Similarly, on July 24th you set out from home, asserting your right to visit your party cadres around the country, seeking to consult with them for the first time in many years. But before you could reach your first destination the military stopped your car, and then you were parked on a rickety bridge for six exhausting days before your military opponents forcibly overpowered you and drove you back to Yangon.
Now it is the same story. You demand the right to proceed. The opponents of democracy want you to go back.
So you are left wondering, wondering whether ASEAN and the democratic nations in the developed world, -- will they take some notice, speak some strong words, make some truly forceful protests?
And even if they do, what then? Is it even remotely possible that the military regime will change course? that even at this late stage, having run the country (over which they have misruled for 36 years) well and truly into the ground, that the military will listen to foreign protests when they do not allow their own people to protest at all? hat the military can ever admit in even the slightest way that they are mistaken?

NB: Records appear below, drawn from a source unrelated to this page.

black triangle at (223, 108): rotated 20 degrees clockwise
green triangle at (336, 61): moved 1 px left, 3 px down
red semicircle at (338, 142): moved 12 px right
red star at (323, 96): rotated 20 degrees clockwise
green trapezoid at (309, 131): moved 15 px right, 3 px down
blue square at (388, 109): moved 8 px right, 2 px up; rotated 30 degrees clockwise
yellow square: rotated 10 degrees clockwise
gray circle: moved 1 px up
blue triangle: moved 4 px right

Can they ever trust the people to be forgiving towards them? or must your beloved country slowly but remorselessly sink into the anarchy of bitterness and bloodshed, bloodshed and bitterness? So is it worth it?

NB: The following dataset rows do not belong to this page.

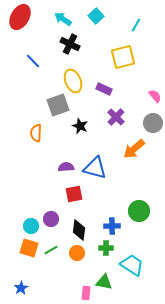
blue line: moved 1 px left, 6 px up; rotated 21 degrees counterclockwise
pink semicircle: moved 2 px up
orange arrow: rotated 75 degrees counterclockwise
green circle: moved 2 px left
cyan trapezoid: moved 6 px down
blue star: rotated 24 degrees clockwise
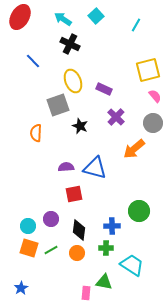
yellow square: moved 25 px right, 13 px down
cyan circle: moved 3 px left
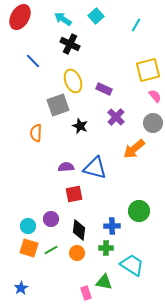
pink rectangle: rotated 24 degrees counterclockwise
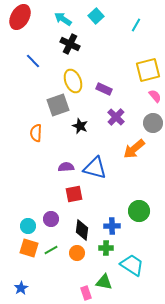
black diamond: moved 3 px right
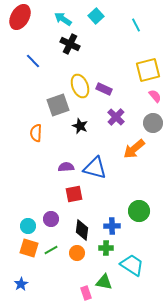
cyan line: rotated 56 degrees counterclockwise
yellow ellipse: moved 7 px right, 5 px down
blue star: moved 4 px up
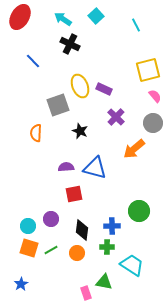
black star: moved 5 px down
green cross: moved 1 px right, 1 px up
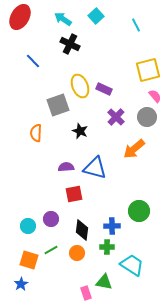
gray circle: moved 6 px left, 6 px up
orange square: moved 12 px down
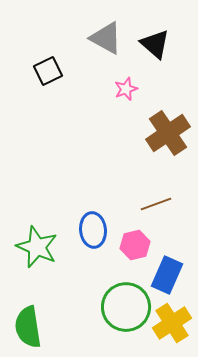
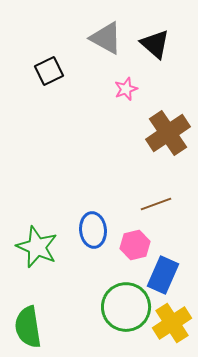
black square: moved 1 px right
blue rectangle: moved 4 px left
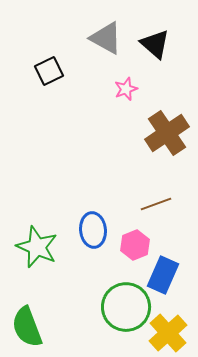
brown cross: moved 1 px left
pink hexagon: rotated 8 degrees counterclockwise
yellow cross: moved 4 px left, 10 px down; rotated 9 degrees counterclockwise
green semicircle: moved 1 px left; rotated 12 degrees counterclockwise
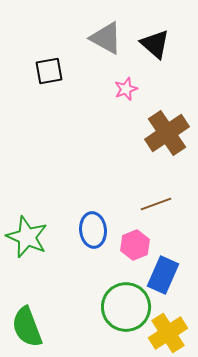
black square: rotated 16 degrees clockwise
green star: moved 10 px left, 10 px up
yellow cross: rotated 9 degrees clockwise
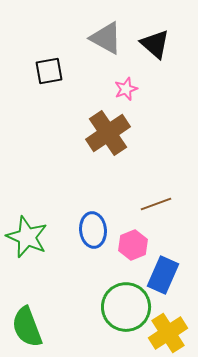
brown cross: moved 59 px left
pink hexagon: moved 2 px left
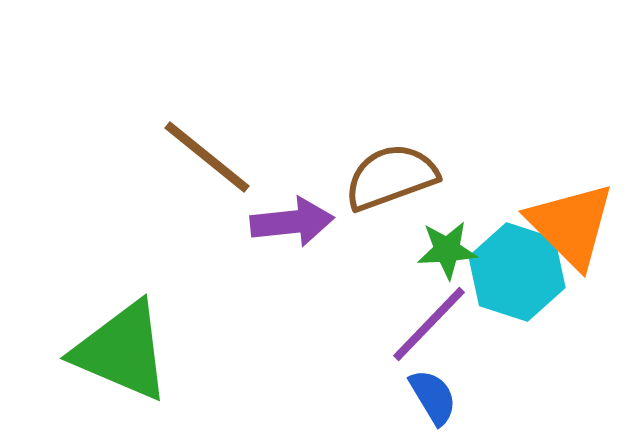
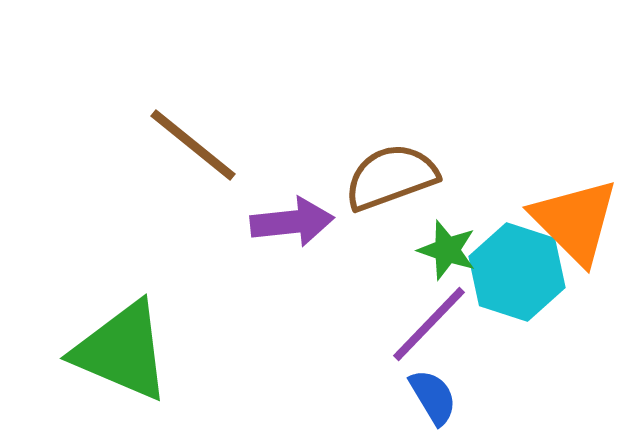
brown line: moved 14 px left, 12 px up
orange triangle: moved 4 px right, 4 px up
green star: rotated 22 degrees clockwise
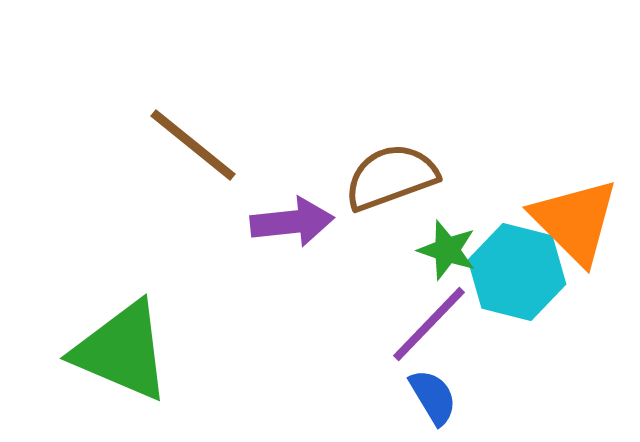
cyan hexagon: rotated 4 degrees counterclockwise
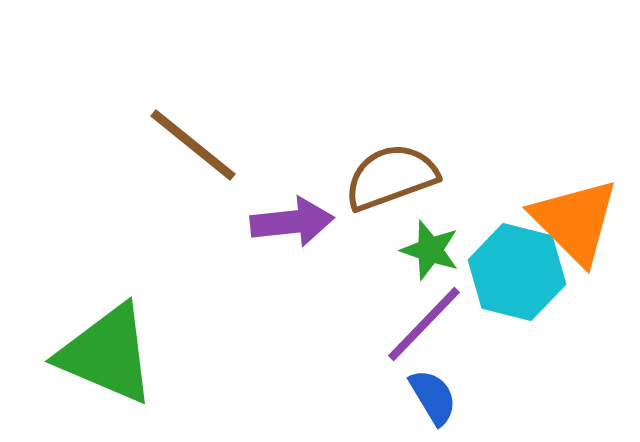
green star: moved 17 px left
purple line: moved 5 px left
green triangle: moved 15 px left, 3 px down
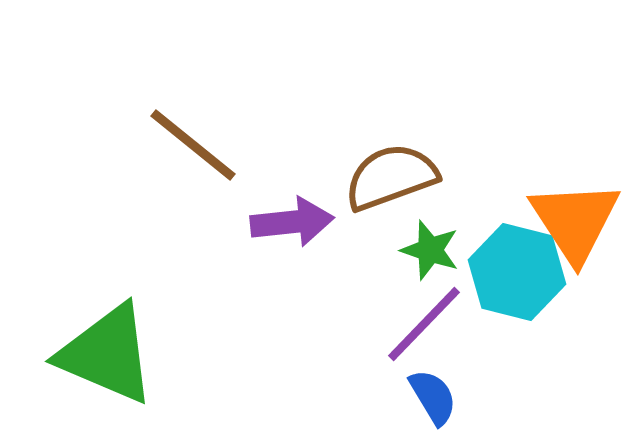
orange triangle: rotated 12 degrees clockwise
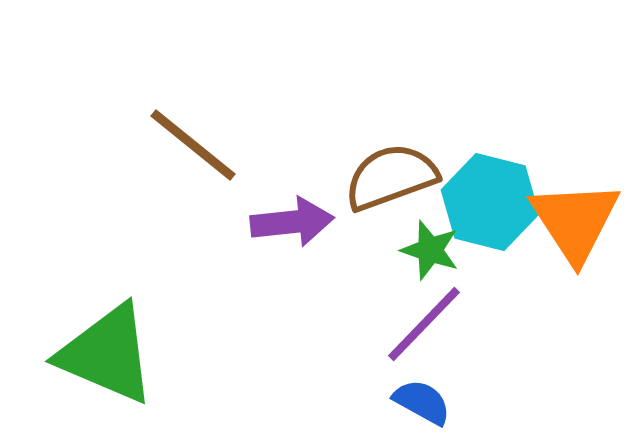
cyan hexagon: moved 27 px left, 70 px up
blue semicircle: moved 11 px left, 5 px down; rotated 30 degrees counterclockwise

Why hit your head against the brick wall? Why bother? Why continue? Why persist?
I have tried to imagine what Aung San Suu Kyi may have been thinking during her latest self-imposed ordeal, her non-violent Gandian protest, but, as I do so, I am almost certainly making a basic mistake. Almost certainly, Aung San Suu Kyi does not succumb to all the doubts which I have ascribed to her.
Journalists try to see all sides of a problem. Suu Kyi belongs to that rare breed whose vision espies a necessary course of action, and then sticks to it, come what may. If she was going to give up, she would have done so long ago. But I doubt if any thought of surrender crosses her mind.
She misses her family, certainly. But she has her duty to do for her larger family, and she does it as best she can. If you want any proof that Aung San Suu Kyi might be a formidable Myanmar Prime Minister, you have it right there. Her addiction to duty, her persistence, her indomitable will, mark her out as that rare kind of leader, which Myanmar so desperately needs, but has never had.
This almost incredible sense of duty stems from the fact that Aung San Suu Kyi is unequivocally her Father's Daughter. Aung San, the dominant leader in Myanmar's independence movement, was assassinated not long after Myanmar set out on the path of nationhood. It is one of Asia's great what ifs? but we will never know what would have happened if Aung San had enjoyed the same post- colonial political life-span in office as those enjoyed by Nehru or Sukarno.
But Aung San Suu Kyi is absolutely determined -- call it genetic fate if you like -- to try and finish at least some of the work which her father started.
So it is that Aung San Suu Kyi continues to highlight her objection to the fact that she, as the duly elected leader of Burma, is not even allowed to travel freely within the country which gave her National League for Democracy (NLD) a thumping majority eight years ago -- in an election which the military itself organized, and then rejected. Similarly the military regime arbitrarily decided to change Burma into Myanmar without ever getting the nation's duly elected representatives to ratify that act.
Now Aung San Suu Kyi has called for the 1990 Parliament to finally meet by August 21st. The hardline military response is that this call itself is an illegal act.
Suu Kyi's acts cannot be censored outside Myanmar, even though they are censored within Myanmar.
Like Gandhi on the Salt March, like Mandela on Robbin Island, Aung San Suu Kyi appeals to the global conscience.
Will that conscience take notice? does it care?